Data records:
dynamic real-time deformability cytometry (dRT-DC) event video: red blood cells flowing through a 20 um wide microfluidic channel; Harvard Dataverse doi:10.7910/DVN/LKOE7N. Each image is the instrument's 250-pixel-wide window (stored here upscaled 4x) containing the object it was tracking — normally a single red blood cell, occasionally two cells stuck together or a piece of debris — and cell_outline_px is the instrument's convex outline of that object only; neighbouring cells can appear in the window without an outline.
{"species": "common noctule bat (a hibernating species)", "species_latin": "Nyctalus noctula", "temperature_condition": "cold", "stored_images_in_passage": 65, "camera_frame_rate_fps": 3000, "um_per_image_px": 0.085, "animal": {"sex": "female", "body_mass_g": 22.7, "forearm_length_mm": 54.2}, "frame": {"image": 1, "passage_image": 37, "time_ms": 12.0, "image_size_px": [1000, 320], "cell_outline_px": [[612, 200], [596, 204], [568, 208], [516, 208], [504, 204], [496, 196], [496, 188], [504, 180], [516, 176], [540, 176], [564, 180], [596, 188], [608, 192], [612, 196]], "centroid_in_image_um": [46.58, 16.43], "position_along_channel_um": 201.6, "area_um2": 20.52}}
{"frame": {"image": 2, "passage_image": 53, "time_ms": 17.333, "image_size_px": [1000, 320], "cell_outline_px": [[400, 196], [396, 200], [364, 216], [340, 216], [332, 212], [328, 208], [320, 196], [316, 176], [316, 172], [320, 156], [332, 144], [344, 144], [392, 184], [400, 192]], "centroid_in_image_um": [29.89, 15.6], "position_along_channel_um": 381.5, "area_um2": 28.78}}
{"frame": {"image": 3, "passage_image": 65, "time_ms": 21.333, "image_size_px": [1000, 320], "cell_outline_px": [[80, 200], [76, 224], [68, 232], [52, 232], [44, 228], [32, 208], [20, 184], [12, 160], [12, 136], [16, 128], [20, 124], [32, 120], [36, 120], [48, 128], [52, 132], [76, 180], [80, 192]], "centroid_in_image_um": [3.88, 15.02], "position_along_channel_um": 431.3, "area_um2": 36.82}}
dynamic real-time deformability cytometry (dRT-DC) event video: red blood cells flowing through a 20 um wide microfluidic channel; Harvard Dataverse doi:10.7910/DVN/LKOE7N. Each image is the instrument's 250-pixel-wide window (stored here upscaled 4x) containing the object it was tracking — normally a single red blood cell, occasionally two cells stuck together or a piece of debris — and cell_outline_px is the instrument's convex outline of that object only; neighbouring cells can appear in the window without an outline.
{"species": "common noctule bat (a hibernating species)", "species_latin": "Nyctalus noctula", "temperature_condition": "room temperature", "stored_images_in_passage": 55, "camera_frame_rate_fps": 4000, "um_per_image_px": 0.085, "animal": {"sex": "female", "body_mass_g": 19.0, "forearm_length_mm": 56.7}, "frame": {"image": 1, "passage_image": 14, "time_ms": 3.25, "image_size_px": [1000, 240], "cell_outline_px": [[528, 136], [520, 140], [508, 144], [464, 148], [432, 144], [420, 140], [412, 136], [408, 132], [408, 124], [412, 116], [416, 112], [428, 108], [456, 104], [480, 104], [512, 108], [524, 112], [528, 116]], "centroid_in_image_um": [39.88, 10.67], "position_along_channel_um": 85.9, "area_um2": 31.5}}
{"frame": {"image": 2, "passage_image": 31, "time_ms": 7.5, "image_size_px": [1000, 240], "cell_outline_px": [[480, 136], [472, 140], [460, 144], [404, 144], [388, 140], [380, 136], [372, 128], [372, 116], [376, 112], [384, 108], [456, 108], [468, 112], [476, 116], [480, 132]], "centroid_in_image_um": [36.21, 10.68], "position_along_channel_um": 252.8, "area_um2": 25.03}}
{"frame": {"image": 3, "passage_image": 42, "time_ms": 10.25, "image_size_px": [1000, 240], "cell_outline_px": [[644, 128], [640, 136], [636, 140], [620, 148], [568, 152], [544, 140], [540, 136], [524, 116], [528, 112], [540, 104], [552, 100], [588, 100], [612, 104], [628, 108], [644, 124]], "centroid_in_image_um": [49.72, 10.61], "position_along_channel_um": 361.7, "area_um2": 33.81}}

DIRECTION: Please set down all the data word for word.

EXERCISE RESULT:
dynamic real-time deformability cytometry (dRT-DC) event video: red blood cells flowing through a 20 um wide microfluidic channel; Harvard Dataverse doi:10.7910/DVN/LKOE7N. Each image is the instrument's 250-pixel-wide window (stored here upscaled 4x) containing the object it was tracking — normally a single red blood cell, occasionally two cells stuck together or a piece of debris — and cell_outline_px is the instrument's convex outline of that object only; neighbouring cells can appear in the window without an outline.
{"species": "common noctule bat (a hibernating species)", "species_latin": "Nyctalus noctula", "temperature_condition": "cold", "stored_images_in_passage": 65, "camera_frame_rate_fps": 3000, "um_per_image_px": 0.085, "animal": {"sex": "female", "body_mass_g": 22.7, "forearm_length_mm": 54.2}, "frame": {"image": 1, "passage_image": 37, "time_ms": 12.0, "image_size_px": [1000, 320], "cell_outline_px": [[612, 200], [596, 204], [568, 208], [516, 208], [504, 204], [496, 196], [496, 188], [504, 180], [516, 176], [540, 176], [564, 180], [596, 188], [608, 192], [612, 196]], "centroid_in_image_um": [46.58, 16.43], "position_along_channel_um": 201.6, "area_um2": 20.52}}
{"frame": {"image": 2, "passage_image": 53, "time_ms": 17.333, "image_size_px": [1000, 320], "cell_outline_px": [[400, 196], [396, 200], [364, 216], [340, 216], [332, 212], [328, 208], [320, 196], [316, 176], [316, 172], [320, 156], [332, 144], [344, 144], [392, 184], [400, 192]], "centroid_in_image_um": [29.89, 15.6], "position_along_channel_um": 381.5, "area_um2": 28.78}}
{"frame": {"image": 3, "passage_image": 65, "time_ms": 21.333, "image_size_px": [1000, 320], "cell_outline_px": [[80, 200], [76, 224], [68, 232], [52, 232], [44, 228], [32, 208], [20, 184], [12, 160], [12, 136], [16, 128], [20, 124], [32, 120], [36, 120], [48, 128], [52, 132], [76, 180], [80, 192]], "centroid_in_image_um": [3.88, 15.02], "position_along_channel_um": 431.3, "area_um2": 36.82}}
dynamic real-time deformability cytometry (dRT-DC) event video: red blood cells flowing through a 20 um wide microfluidic channel; Harvard Dataverse doi:10.7910/DVN/LKOE7N. Each image is the instrument's 250-pixel-wide window (stored here upscaled 4x) containing the object it was tracking — normally a single red blood cell, occasionally two cells stuck together or a piece of debris — and cell_outline_px is the instrument's convex outline of that object only; neighbouring cells can appear in the window without an outline.
{"species": "common noctule bat (a hibernating species)", "species_latin": "Nyctalus noctula", "temperature_condition": "room temperature", "stored_images_in_passage": 55, "camera_frame_rate_fps": 4000, "um_per_image_px": 0.085, "animal": {"sex": "female", "body_mass_g": 19.0, "forearm_length_mm": 56.7}, "frame": {"image": 1, "passage_image": 14, "time_ms": 3.25, "image_size_px": [1000, 240], "cell_outline_px": [[528, 136], [520, 140], [508, 144], [464, 148], [432, 144], [420, 140], [412, 136], [408, 132], [408, 124], [412, 116], [416, 112], [428, 108], [456, 104], [480, 104], [512, 108], [524, 112], [528, 116]], "centroid_in_image_um": [39.88, 10.67], "position_along_channel_um": 85.9, "area_um2": 31.5}}
{"frame": {"image": 2, "passage_image": 31, "time_ms": 7.5, "image_size_px": [1000, 240], "cell_outline_px": [[480, 136], [472, 140], [460, 144], [404, 144], [388, 140], [380, 136], [372, 128], [372, 116], [376, 112], [384, 108], [456, 108], [468, 112], [476, 116], [480, 132]], "centroid_in_image_um": [36.21, 10.68], "position_along_channel_um": 252.8, "area_um2": 25.03}}
{"frame": {"image": 3, "passage_image": 42, "time_ms": 10.25, "image_size_px": [1000, 240], "cell_outline_px": [[644, 128], [640, 136], [636, 140], [620, 148], [568, 152], [544, 140], [540, 136], [524, 116], [528, 112], [540, 104], [552, 100], [588, 100], [612, 104], [628, 108], [644, 124]], "centroid_in_image_um": [49.72, 10.61], "position_along_channel_um": 361.7, "area_um2": 33.81}}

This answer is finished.